Merkley’s chief of staff, Mike Zamore, explains how the Senate Democrats’ proposal “can meet the red lines” Sinema and Manchin have laid down, “enhance the values they say they prize and still restore the Senate and create a pathway to get important things done, including the critical voting rights legislation,” Zamore writes. “We don’t need to touch the 60-vote threshold to cut off debate at all—we need to bring back the talking filibuster as a separate, alternative approach to finishing legislation.”
Manchin and Sinema are right that the path back for the Senate from today’s partisan gridlock is not to end debate by majority vote. Instead, it’s to restore the option of exhausting debate.
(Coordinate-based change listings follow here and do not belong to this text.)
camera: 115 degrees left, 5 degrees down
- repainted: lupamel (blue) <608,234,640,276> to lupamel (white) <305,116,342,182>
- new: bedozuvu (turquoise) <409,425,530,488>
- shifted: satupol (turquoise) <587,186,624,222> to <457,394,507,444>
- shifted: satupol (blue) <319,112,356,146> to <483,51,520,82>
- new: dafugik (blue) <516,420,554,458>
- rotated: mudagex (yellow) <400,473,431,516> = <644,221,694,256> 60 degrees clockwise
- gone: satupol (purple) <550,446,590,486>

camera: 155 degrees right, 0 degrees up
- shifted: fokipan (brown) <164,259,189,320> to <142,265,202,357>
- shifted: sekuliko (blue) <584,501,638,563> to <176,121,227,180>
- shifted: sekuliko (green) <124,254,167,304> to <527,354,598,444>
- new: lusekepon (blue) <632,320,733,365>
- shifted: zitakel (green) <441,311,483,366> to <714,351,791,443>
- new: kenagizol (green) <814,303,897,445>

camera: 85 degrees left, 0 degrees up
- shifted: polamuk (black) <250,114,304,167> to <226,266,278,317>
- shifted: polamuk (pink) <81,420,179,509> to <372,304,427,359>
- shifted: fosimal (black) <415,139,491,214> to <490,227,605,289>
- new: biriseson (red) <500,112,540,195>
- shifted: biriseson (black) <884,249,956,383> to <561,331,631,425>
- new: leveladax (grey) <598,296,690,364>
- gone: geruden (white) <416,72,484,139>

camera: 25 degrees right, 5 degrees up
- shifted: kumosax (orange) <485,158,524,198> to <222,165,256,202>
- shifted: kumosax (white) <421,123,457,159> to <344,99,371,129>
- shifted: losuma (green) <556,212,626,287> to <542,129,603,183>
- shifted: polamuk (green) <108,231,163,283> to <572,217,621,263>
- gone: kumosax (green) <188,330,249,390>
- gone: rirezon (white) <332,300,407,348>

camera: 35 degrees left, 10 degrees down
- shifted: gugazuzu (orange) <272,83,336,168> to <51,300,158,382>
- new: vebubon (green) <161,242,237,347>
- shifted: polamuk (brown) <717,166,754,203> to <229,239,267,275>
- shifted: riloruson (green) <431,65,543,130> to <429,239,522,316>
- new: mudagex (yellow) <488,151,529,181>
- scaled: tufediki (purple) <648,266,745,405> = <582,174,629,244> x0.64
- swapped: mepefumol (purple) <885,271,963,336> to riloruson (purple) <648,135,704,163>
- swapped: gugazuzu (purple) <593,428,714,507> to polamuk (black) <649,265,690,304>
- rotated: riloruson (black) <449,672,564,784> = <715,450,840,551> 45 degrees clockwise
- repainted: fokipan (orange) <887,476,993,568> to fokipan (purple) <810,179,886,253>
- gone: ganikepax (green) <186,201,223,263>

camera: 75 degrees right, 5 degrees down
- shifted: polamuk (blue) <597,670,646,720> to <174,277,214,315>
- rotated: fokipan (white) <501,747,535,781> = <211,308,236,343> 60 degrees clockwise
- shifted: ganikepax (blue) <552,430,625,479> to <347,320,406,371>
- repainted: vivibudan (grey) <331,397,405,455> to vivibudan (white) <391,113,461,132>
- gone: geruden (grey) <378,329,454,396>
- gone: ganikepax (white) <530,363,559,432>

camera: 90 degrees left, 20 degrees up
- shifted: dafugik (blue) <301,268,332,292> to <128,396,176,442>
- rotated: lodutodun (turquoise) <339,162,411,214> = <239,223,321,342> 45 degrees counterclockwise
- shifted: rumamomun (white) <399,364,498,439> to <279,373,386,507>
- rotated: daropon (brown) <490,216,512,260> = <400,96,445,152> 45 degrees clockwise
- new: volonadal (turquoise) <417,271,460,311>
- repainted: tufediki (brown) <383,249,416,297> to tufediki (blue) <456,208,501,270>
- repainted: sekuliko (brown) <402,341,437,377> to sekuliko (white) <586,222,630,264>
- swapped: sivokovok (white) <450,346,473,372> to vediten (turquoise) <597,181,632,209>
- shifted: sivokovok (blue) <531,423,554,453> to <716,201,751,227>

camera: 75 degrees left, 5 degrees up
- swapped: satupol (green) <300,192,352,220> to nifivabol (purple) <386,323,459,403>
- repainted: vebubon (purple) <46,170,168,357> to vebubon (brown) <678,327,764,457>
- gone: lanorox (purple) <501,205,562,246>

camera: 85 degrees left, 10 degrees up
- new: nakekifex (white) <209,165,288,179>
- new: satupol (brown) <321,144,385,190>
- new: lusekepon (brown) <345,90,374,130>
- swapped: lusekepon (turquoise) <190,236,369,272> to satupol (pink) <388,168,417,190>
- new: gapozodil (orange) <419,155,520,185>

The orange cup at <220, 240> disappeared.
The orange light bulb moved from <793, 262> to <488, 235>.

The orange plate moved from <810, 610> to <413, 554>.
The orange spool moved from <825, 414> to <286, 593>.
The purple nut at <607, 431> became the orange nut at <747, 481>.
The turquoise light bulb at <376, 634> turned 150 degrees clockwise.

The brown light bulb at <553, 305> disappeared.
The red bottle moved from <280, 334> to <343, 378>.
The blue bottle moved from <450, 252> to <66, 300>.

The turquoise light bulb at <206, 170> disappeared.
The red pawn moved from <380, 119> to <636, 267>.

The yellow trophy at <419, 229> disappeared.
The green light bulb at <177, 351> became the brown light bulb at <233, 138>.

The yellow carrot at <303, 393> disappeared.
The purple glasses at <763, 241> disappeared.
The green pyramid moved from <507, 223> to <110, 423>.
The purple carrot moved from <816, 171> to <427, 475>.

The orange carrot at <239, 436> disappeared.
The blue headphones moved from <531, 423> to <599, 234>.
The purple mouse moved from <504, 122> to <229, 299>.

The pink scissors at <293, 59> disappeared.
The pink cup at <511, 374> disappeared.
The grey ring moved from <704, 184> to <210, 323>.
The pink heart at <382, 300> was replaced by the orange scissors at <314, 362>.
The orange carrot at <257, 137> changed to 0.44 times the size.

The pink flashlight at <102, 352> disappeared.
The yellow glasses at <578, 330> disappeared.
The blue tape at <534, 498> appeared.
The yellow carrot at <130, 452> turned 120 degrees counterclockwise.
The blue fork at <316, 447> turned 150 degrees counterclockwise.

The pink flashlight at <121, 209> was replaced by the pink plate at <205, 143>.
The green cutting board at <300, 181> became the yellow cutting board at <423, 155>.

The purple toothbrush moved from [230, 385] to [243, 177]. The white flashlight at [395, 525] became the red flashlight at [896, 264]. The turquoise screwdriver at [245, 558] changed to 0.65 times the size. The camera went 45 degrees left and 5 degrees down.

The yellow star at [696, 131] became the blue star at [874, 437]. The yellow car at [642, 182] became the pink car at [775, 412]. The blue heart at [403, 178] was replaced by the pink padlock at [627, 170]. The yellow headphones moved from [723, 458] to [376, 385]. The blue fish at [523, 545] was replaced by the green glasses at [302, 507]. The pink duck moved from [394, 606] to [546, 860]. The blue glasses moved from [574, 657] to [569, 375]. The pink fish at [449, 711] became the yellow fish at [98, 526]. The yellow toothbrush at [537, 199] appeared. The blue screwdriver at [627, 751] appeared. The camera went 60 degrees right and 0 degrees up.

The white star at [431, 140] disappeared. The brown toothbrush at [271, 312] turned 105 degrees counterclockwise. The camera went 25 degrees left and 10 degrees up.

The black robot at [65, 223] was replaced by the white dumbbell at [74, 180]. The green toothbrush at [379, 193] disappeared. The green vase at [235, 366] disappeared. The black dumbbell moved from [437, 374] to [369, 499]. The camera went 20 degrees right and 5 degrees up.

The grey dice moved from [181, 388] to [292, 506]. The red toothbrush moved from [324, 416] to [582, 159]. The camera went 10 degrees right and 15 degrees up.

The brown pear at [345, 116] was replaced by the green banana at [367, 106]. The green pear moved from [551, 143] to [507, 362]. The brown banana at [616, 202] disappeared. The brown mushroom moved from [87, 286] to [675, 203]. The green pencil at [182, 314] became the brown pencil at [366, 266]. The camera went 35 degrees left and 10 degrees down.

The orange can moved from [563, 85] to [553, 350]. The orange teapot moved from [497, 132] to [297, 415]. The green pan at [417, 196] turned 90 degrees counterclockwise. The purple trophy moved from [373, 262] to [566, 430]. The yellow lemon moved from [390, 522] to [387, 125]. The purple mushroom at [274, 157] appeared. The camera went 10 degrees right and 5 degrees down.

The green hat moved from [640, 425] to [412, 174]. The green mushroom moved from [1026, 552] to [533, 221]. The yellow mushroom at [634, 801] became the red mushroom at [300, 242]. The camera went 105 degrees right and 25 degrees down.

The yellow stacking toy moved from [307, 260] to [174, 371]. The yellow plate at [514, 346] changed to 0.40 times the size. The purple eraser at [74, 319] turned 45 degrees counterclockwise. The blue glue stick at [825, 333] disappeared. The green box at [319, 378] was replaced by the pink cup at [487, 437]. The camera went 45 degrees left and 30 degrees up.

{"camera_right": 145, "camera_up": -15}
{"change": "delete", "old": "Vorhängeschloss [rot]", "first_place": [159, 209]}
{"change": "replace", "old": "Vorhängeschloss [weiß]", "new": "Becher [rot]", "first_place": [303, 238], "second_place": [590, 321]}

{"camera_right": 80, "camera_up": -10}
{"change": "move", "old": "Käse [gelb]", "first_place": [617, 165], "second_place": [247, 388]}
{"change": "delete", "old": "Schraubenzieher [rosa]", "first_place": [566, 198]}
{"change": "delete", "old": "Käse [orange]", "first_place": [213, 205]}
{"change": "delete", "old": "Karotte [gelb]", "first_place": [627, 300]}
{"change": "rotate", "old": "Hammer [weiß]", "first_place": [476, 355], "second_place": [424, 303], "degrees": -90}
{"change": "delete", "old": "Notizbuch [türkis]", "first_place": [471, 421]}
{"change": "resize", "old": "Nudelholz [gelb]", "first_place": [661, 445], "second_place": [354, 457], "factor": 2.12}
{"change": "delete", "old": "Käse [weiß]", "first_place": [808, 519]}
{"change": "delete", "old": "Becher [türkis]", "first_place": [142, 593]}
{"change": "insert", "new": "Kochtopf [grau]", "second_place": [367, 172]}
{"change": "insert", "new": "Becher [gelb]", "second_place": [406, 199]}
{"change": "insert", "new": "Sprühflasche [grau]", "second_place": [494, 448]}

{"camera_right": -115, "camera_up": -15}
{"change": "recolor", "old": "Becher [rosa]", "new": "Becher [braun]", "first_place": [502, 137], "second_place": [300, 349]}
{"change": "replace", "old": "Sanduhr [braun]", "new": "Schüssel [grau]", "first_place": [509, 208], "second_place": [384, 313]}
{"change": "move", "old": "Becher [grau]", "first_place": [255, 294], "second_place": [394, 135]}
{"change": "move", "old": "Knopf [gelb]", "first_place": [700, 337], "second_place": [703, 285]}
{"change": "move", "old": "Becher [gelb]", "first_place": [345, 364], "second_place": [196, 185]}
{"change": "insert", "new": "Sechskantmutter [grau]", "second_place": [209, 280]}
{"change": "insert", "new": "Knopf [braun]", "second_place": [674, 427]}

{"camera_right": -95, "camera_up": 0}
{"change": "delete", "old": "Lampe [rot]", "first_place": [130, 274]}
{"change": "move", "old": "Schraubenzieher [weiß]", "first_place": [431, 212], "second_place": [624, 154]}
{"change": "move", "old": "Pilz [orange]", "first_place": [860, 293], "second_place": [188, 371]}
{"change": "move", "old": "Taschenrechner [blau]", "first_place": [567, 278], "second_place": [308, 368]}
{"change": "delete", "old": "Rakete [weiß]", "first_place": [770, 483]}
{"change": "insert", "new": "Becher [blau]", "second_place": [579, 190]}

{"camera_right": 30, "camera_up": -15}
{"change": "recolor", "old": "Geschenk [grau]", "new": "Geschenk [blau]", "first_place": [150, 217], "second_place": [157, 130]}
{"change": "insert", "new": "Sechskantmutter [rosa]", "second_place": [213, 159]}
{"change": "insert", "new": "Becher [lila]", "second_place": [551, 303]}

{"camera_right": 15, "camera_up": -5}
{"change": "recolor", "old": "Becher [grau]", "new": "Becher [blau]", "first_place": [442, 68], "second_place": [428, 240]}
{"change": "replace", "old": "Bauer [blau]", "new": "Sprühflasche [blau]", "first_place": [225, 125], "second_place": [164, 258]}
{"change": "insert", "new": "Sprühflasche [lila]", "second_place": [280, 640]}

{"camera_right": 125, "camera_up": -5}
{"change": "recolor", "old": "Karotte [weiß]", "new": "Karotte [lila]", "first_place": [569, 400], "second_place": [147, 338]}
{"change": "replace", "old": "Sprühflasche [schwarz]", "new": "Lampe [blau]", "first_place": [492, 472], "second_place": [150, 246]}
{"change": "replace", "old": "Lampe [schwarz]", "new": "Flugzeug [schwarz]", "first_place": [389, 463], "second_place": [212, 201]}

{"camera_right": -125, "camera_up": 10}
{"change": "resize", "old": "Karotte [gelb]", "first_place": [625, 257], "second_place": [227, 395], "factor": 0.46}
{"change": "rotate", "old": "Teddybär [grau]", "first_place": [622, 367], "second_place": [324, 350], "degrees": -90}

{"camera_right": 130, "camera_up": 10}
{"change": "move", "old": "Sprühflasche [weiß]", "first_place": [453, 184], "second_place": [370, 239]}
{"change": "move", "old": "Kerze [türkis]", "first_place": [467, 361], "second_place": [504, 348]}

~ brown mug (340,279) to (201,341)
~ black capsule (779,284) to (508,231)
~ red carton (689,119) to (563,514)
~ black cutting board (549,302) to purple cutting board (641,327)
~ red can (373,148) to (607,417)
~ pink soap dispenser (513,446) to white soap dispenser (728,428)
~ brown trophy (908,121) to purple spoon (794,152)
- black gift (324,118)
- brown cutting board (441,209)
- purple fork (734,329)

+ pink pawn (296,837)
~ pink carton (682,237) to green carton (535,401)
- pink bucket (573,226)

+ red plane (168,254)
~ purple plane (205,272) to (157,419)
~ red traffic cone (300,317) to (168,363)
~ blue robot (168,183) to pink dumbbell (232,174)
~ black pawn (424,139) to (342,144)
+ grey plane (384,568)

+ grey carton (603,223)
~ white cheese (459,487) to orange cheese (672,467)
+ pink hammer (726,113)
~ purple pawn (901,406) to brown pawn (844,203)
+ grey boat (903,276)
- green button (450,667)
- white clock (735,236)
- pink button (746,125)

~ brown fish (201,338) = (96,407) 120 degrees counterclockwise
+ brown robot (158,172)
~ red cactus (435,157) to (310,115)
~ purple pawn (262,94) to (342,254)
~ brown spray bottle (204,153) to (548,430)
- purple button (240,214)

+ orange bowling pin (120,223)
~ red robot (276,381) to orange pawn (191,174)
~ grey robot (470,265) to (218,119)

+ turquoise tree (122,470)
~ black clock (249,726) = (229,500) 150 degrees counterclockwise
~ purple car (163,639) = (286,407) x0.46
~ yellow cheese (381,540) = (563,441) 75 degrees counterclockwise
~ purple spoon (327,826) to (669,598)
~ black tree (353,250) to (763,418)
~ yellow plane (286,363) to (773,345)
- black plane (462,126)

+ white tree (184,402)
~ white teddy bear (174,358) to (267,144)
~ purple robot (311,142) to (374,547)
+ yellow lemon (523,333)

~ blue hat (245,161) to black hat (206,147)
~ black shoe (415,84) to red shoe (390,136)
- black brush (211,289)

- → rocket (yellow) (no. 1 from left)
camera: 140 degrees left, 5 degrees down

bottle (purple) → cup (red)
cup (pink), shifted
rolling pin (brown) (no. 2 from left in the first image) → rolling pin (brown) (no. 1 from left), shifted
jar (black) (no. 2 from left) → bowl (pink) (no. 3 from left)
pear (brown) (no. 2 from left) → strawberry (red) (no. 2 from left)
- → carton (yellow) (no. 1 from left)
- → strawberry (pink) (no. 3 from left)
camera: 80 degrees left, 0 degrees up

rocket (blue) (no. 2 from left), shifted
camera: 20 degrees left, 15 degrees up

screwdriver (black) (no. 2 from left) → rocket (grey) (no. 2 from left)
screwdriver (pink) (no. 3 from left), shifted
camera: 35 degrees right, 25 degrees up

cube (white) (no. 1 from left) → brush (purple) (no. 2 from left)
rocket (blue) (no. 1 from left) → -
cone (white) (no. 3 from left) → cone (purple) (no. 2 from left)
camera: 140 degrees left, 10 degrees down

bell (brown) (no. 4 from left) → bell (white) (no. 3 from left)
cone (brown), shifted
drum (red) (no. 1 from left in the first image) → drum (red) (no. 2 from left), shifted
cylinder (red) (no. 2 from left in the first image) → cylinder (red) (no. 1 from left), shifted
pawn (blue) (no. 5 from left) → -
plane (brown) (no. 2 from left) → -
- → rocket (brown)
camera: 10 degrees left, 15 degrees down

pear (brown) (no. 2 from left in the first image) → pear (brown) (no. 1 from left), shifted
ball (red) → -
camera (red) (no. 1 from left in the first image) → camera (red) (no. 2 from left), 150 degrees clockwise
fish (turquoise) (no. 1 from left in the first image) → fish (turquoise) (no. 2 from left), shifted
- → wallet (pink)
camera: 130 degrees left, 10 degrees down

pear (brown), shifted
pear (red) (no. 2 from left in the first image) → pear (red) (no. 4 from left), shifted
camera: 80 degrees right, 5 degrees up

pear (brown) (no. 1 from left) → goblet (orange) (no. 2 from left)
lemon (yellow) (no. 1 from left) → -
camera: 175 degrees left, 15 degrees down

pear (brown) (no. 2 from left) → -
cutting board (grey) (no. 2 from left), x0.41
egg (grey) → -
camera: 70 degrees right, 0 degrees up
By reinvigorating the talking filibuster and another 233-year-old rule limiting senators to two speeches on a given issue, the Senate can restore the balance that has been missing and has turned the filibuster from a tool empowering the minority to shape bills into a veto producing “tedious delays; continual negotiation and intrigue; contemptible compromises of the public good,” as predicted by Alexander Hamilton when he warned against supermajority requirements.
Knowing that the time has to be filled, that no senator can speak more than twice on a legislative day on a single issue and that no other business will go forward until the bill in question has been hashed out, debated, negotiated and then, finally, voted on when no other senator wants to keep talking. In that restoration, the minority would still have plenty of leverage. If all 50 of them in today’s senate wanted to talk for 5 hours, that would make for at least 500 hours of debate. Real debate.
And, as Zamore writes, if they’re willing to put in that kind of work, “the majority would have a strong incentive to negotiate because weeks or months of floor time are a precious and scarce commodity.” He adds that there would be plenty of incentive as well for the minority to put that work in actually negotiations “in order to avoid the pain of actually speaking at great length on the Senate floor, something missing with today’s secret, silent, filibuster.”
At the end of all those hours of debate, the presiding officer calls for a vote and they vote. And the majority wins. Because, as Merkley says “Ultimately, our republic is founded on the theory that after robust debate, you choose the path championed by the greater number, not the lesser.”